Write the data out again exactly, with no pictures.

Raw data:

- - - - -

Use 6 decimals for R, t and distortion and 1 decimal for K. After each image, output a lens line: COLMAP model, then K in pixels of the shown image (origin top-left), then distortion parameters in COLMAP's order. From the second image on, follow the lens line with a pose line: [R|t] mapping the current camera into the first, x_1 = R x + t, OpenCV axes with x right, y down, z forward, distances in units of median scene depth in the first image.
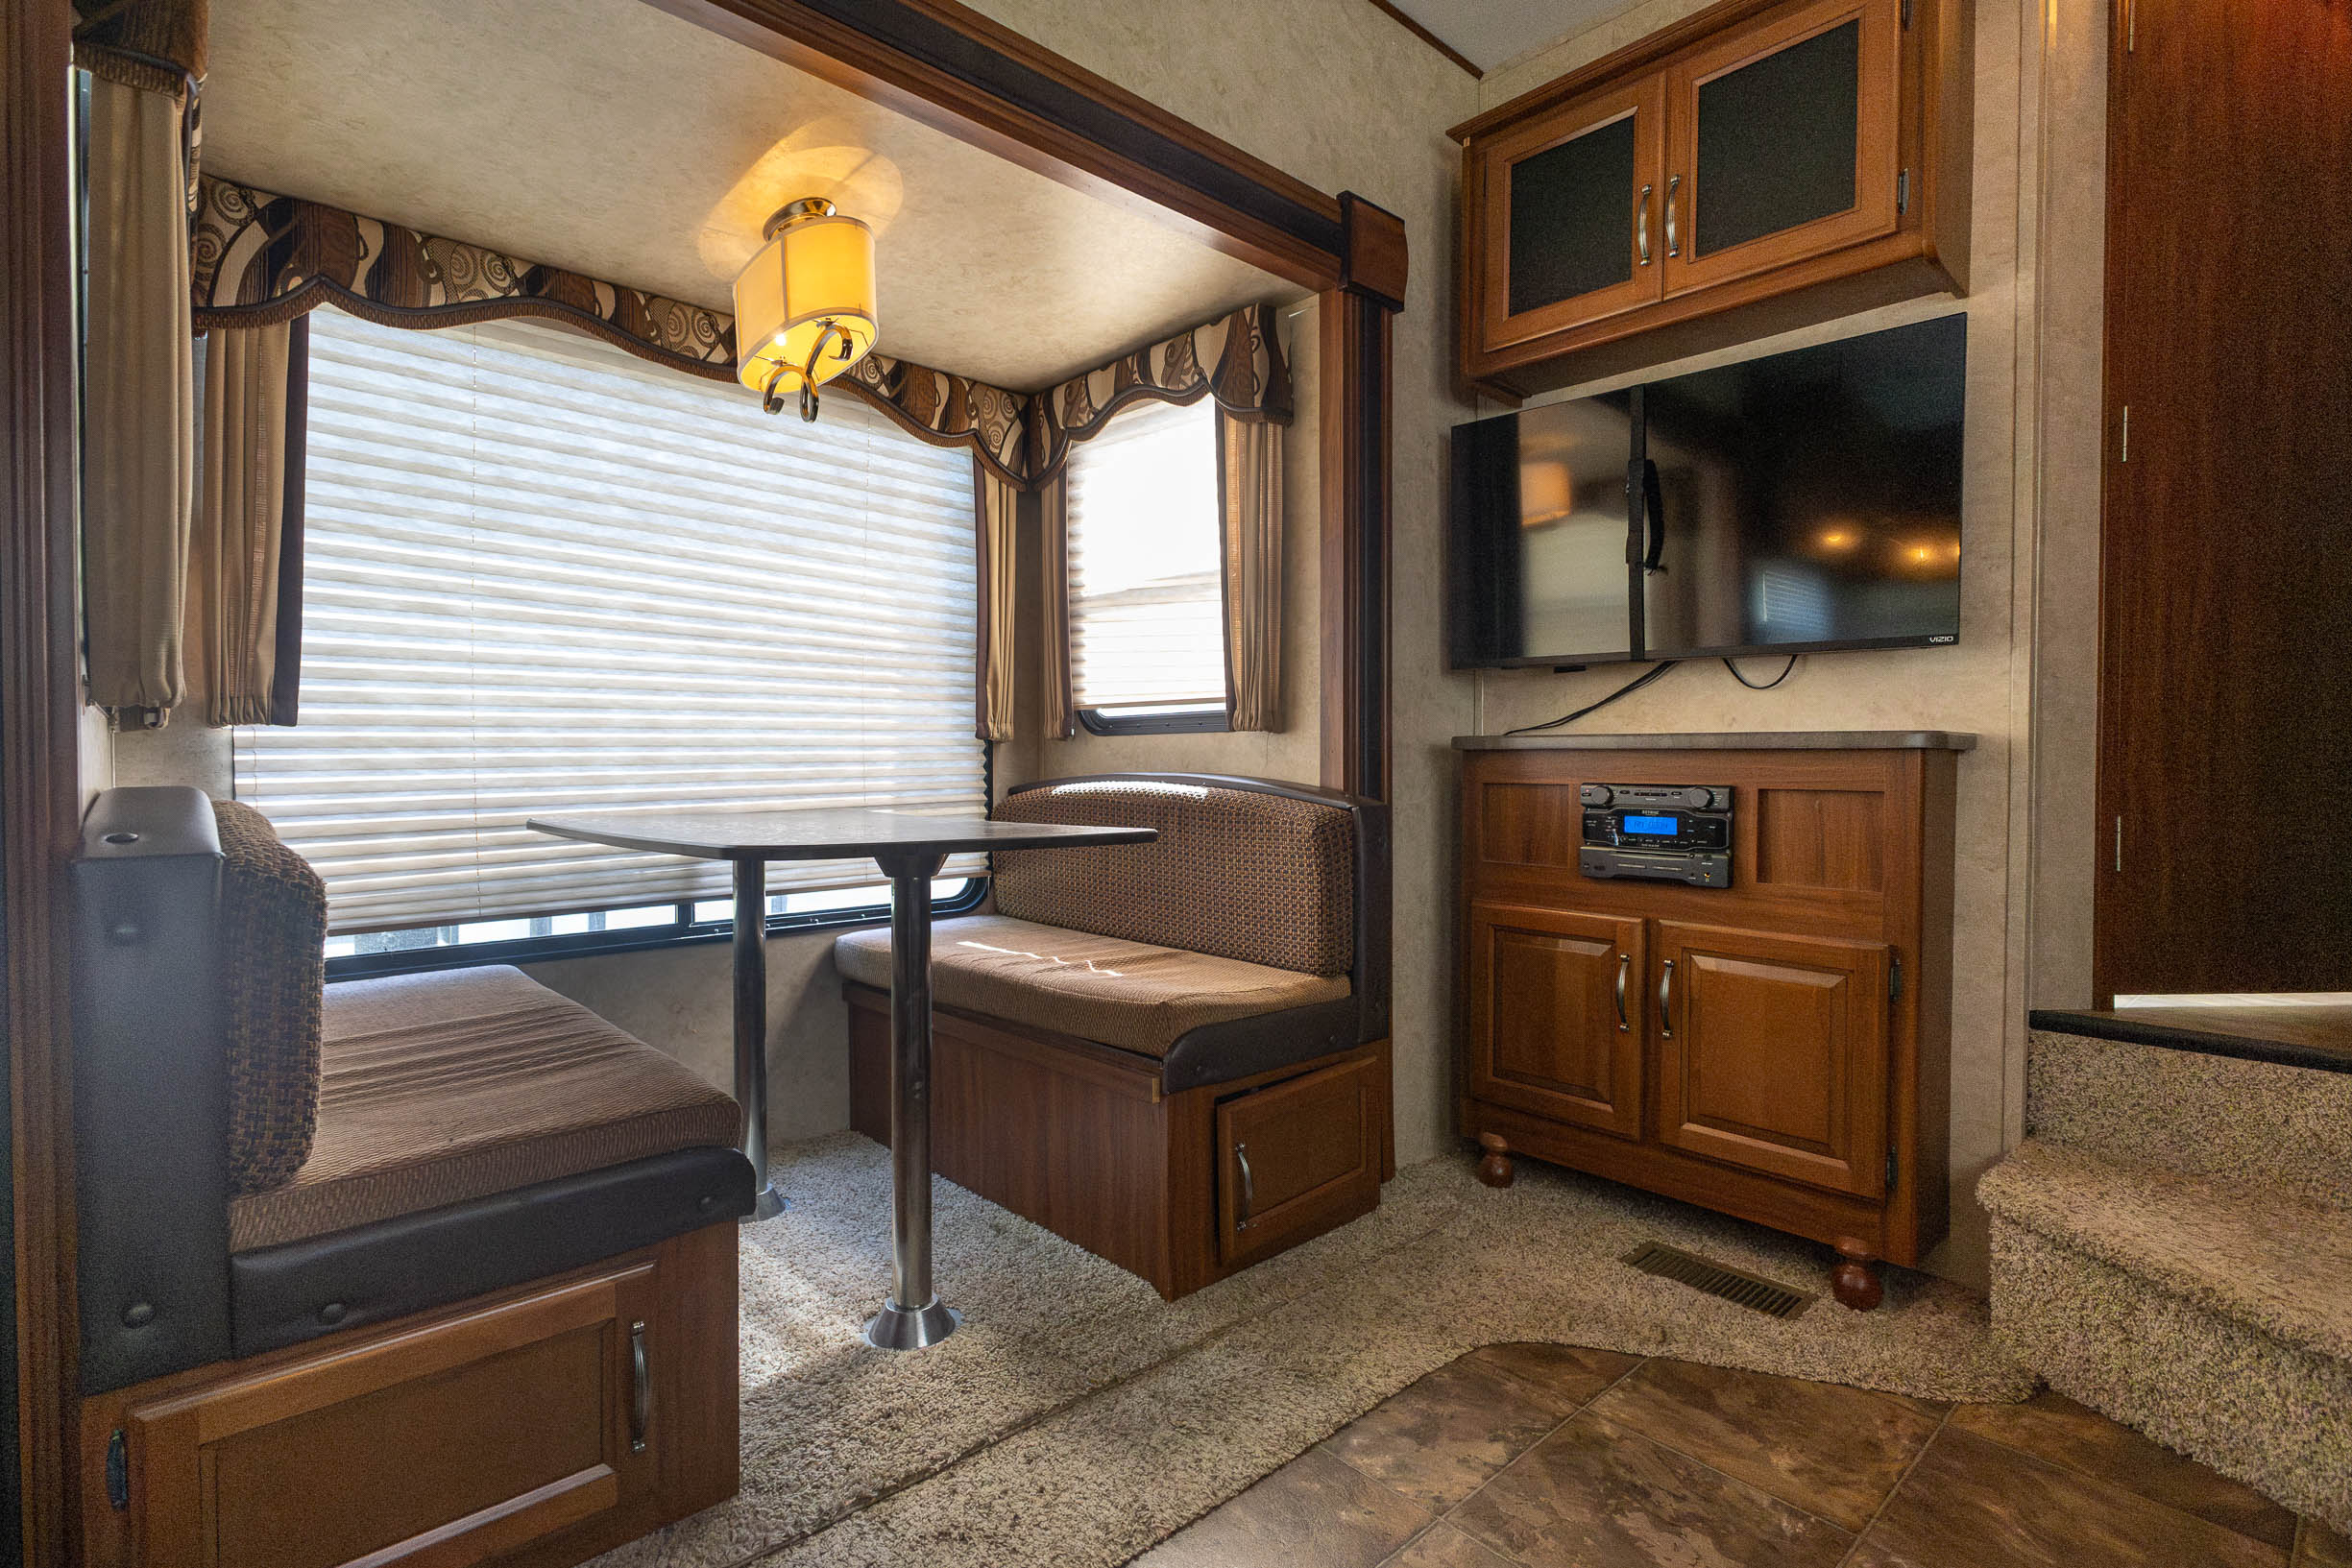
lens RADIAL K [[1112.7, 0, 1168.3], [0, 1112.7, 779.5], [0, 0, 1]] dist [0.002259, -0.002898]
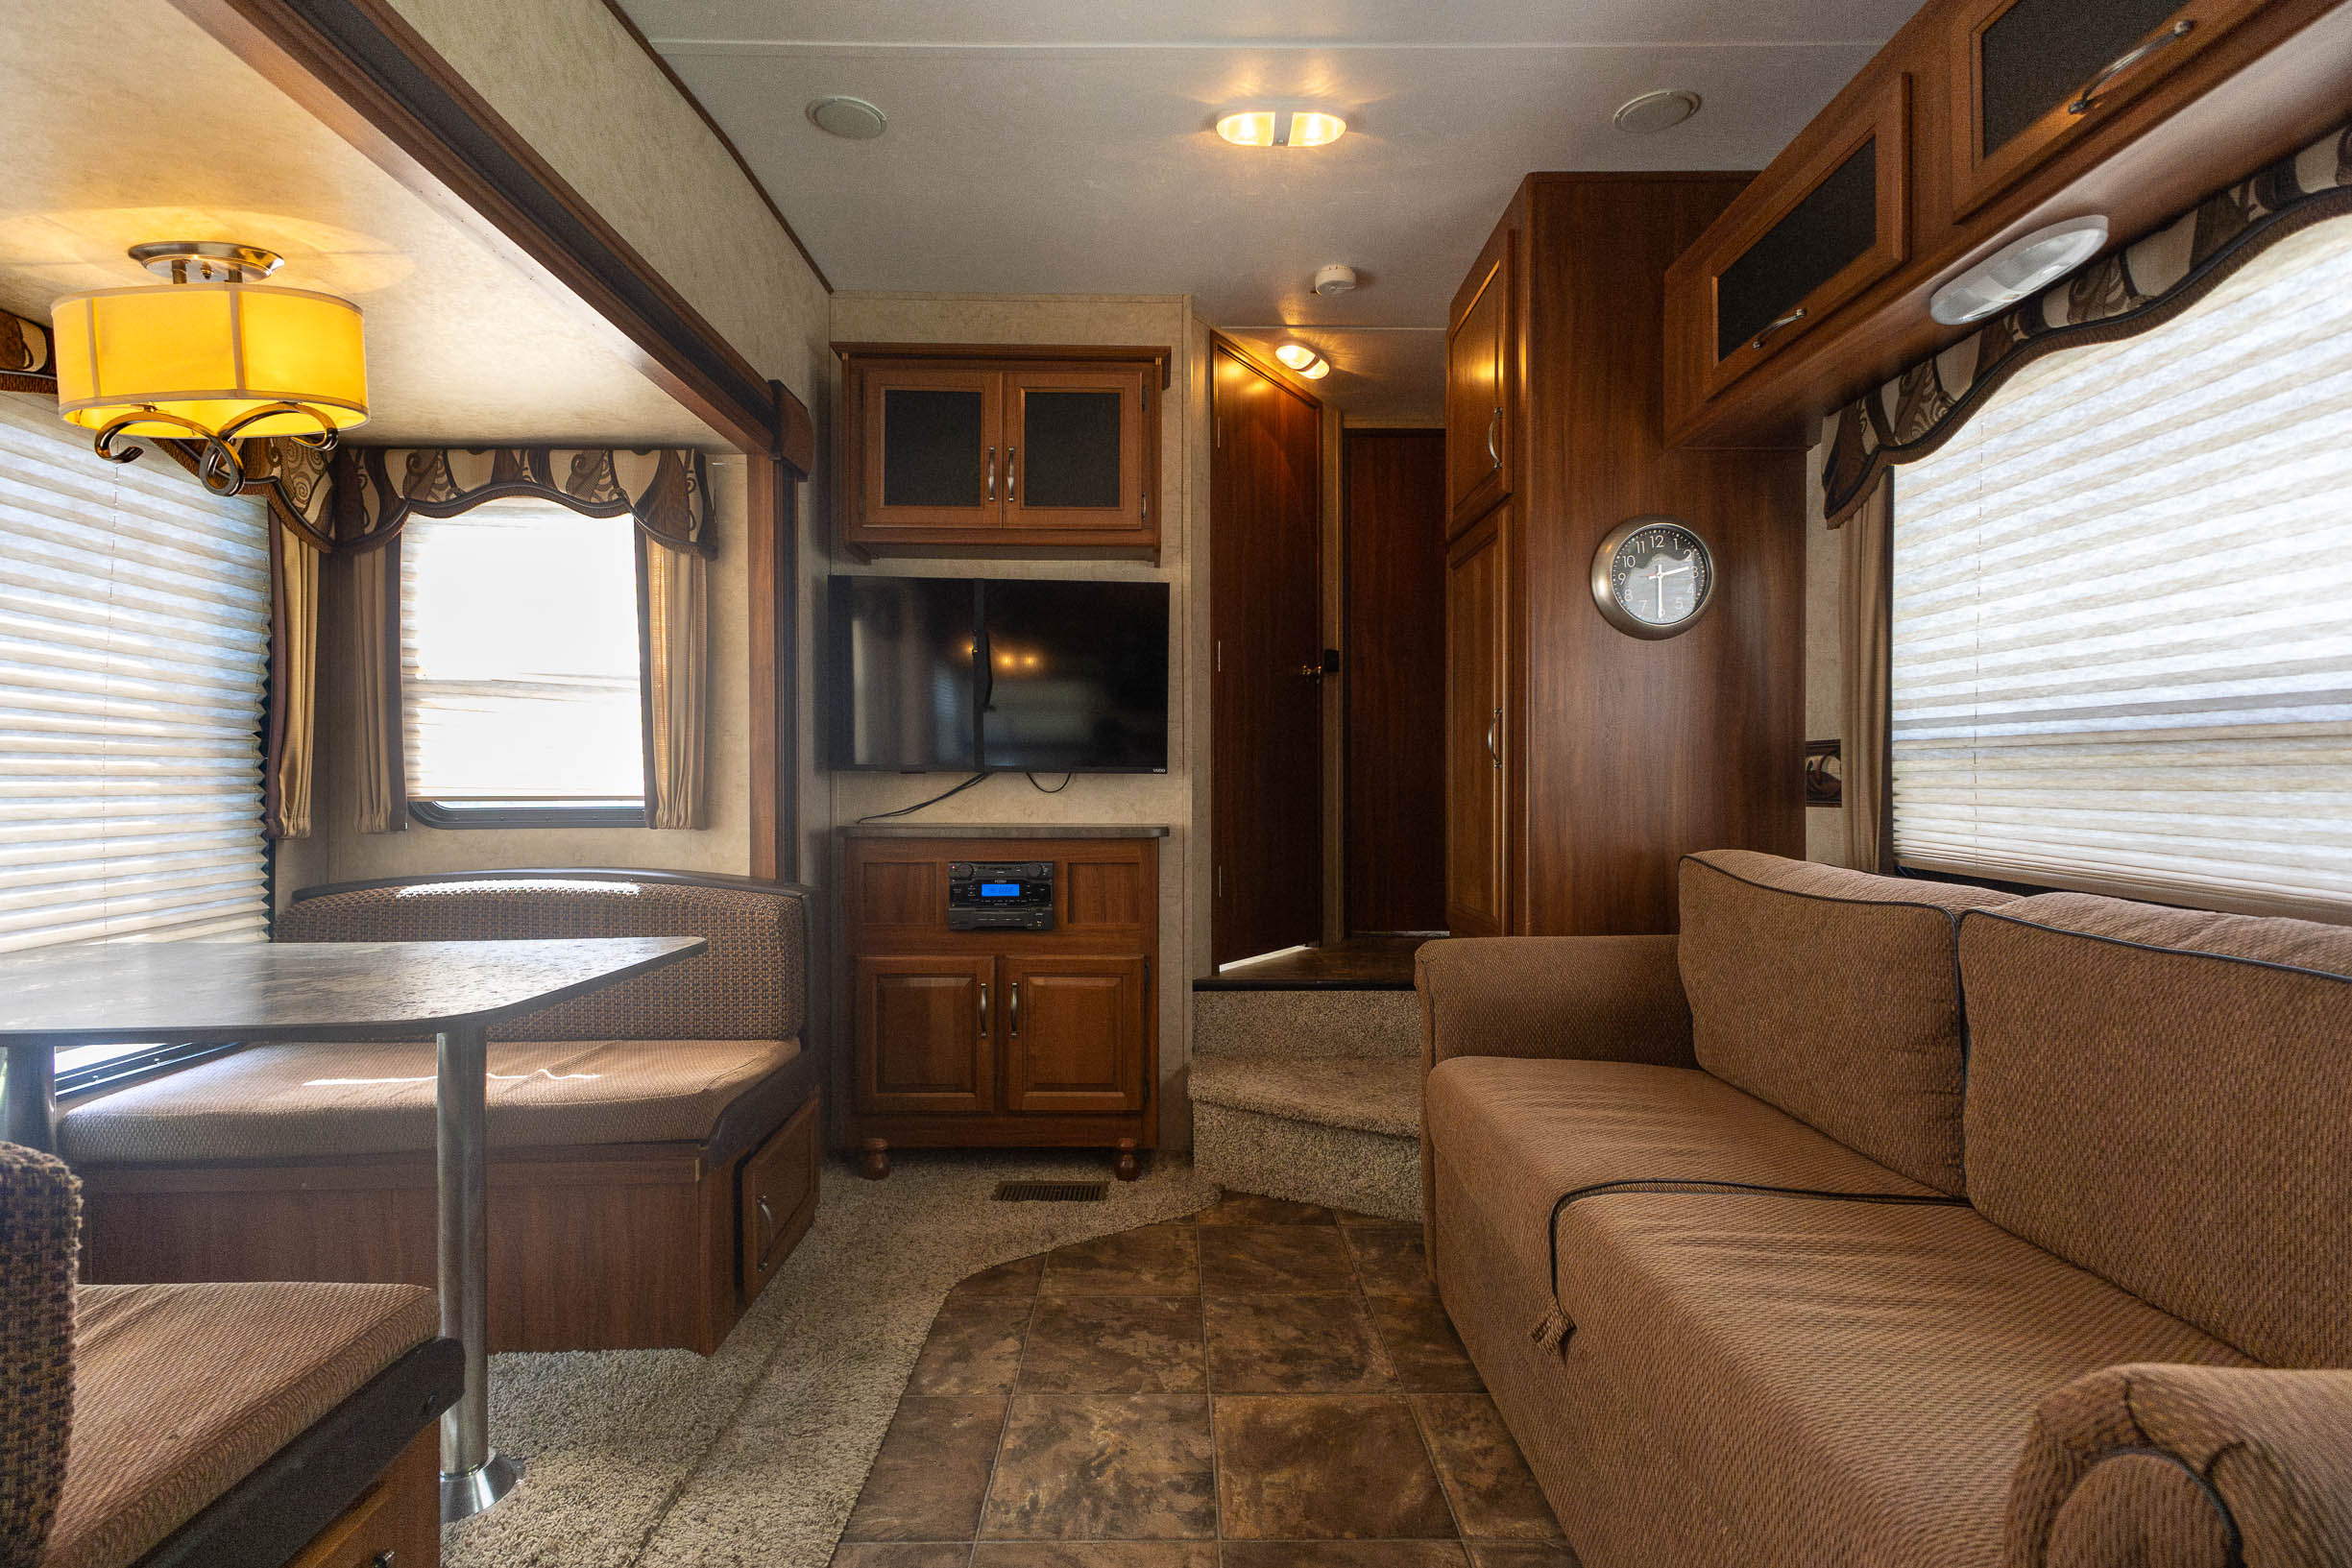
lens RADIAL K [[1020.3, 0, 1171.2], [0, 1020.3, 782.6], [0, 0, 1]] dist [0.002827, 0.000664]
pose [[0.662436, -0.003998, 0.749108, -0.391482], [0.017316, 0.999800, -0.009977, -0.077723], [-0.748919, 0.019580, 0.662373, -0.037675]]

- - - - -

The completed task:
Use 6 decimals for R, t and distortion and 1 decimal for K. After each image, output a lens line: COLMAP model, then K in pixels of the shown image (origin top-left), then distortion parameters in COLMAP's order. From the second image on, follow the lens line with a pose line: [R|t] mapping the current camera into the first, x_1 = R x + t, OpenCV axes with x right, y down, z forward, distances in units of median scene depth in the first image.
lens RADIAL K [[1112.7, 0, 1168.3], [0, 1112.7, 779.5], [0, 0, 1]] dist [0.002259, -0.002898]
lens RADIAL K [[1020.3, 0, 1171.2], [0, 1020.3, 782.6], [0, 0, 1]] dist [0.002827, 0.000664]
pose [[0.662436, -0.003998, 0.749108, -0.391482], [0.017316, 0.999800, -0.009977, -0.077723], [-0.748919, 0.019580, 0.662373, -0.037675]]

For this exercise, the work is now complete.